Sandy: (laughs). When I first started editing, I found myself telling writers the same things, over and over. So, I wrote some “tip sheets” and included these in the package when I returned the manuscript (In the 1990s, editing was done through snail mail. Now, 99.8% of our edits are done through email). Eventually, I put the tip sheets on the Inspiration for Writers website. Later, I combined all the tip sheets, added in some worksheets, and created the Inspiration for Writers Tips and Techniques Workbook. I’m happy to give a free download of our e-workbook to the first ten of your readers who email me at IFWeditors@gmail.com and ask for it.
Gail: Thanks, Sandy. One last question. What kind of plot do you think has been done to death?
Sandy: Since long before Shakespeare, writers have worried about plots. Some academics say there are only three plots: man vs. man, man vs. machine, and man vs. himself. Others say there are seven. The one thing no one argues is that truly, there is a very limited number of plots. They ALL have been overdone. And, yet, at the same time, any one of them can be new all over again. What makes the difference? The writer. A skilled writer can take any plot, no matter how many times it’s been done, and make it fresh all over again by using an intriguing writer’s voice, sharp dialogue, and just plain excellent writing skills.
Gail: Thank you, Sandy. I appreciate our time here today.
Sandy: You’re welcome, Gail.

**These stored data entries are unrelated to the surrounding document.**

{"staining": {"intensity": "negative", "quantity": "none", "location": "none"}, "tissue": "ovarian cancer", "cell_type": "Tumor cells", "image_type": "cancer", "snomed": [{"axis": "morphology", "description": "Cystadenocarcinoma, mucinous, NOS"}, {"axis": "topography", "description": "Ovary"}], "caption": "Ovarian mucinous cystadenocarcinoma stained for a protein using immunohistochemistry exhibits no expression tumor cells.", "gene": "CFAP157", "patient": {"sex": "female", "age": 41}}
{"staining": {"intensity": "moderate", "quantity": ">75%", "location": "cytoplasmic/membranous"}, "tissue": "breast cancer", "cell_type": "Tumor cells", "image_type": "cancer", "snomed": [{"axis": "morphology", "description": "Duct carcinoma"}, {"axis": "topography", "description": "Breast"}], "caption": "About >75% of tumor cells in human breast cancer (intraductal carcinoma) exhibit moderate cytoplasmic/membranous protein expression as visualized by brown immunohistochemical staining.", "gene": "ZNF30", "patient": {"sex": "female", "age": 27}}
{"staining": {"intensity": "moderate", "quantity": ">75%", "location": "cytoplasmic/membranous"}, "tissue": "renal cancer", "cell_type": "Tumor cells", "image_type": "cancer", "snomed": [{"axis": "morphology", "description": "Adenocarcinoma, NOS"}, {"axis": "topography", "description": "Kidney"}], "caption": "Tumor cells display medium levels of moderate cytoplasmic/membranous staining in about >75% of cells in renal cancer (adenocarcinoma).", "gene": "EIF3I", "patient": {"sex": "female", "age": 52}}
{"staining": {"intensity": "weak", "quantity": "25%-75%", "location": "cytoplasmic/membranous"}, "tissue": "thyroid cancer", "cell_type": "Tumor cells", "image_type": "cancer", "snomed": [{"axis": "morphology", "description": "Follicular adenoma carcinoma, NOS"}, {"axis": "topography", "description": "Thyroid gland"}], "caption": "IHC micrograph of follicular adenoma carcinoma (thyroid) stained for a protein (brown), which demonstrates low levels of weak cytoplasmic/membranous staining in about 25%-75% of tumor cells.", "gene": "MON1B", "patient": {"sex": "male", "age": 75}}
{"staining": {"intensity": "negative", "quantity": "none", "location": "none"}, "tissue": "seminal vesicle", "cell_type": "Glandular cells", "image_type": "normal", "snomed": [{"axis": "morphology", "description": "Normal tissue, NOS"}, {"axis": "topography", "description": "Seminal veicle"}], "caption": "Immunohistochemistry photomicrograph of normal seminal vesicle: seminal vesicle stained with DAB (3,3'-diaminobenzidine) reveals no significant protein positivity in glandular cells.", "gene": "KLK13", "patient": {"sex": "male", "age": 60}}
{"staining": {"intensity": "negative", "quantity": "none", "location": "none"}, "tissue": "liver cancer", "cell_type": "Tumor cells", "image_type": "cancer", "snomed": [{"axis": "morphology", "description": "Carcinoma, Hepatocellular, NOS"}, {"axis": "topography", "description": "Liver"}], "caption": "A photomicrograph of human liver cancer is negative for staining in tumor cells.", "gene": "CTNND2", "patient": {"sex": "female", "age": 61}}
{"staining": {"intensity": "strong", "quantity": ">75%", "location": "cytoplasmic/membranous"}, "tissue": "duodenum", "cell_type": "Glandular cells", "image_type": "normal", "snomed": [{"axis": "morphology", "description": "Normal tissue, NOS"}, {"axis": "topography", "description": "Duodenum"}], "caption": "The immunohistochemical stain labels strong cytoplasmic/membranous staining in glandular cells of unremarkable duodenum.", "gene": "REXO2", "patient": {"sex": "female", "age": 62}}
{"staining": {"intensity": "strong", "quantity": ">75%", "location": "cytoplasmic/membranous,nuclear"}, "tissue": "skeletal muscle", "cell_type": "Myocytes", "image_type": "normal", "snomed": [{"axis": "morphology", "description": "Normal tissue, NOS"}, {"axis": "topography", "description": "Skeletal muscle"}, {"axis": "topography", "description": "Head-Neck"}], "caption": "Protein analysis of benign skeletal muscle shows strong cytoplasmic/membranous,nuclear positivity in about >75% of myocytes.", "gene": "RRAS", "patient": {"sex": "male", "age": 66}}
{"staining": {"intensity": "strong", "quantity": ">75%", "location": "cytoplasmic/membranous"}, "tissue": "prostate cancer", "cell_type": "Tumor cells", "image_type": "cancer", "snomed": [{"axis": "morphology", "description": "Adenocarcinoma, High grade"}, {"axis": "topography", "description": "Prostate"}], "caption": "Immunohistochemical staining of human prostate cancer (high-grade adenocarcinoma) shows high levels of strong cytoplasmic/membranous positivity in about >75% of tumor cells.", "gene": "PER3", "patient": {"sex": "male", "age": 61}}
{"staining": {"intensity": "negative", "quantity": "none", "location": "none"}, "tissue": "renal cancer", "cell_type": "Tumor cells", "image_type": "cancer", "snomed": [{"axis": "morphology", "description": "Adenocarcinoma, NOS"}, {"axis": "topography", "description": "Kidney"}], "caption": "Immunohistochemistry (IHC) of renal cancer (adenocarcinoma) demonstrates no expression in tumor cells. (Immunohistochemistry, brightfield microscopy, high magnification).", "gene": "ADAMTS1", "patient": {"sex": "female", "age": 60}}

It’s always a pleasure to visit with you. If any of your followers have a question for me, I’m happy to answer. Ask away! And don’t forget to email me to receive a free download of our Tips and Techniques Workbook. Thanks for having me on your site today.
Gail: My pleasure, Sandy. I have your Tips and Techniques Workbook, thank you. If it were a hard copy it would be in tatters from use. Every writer should have one!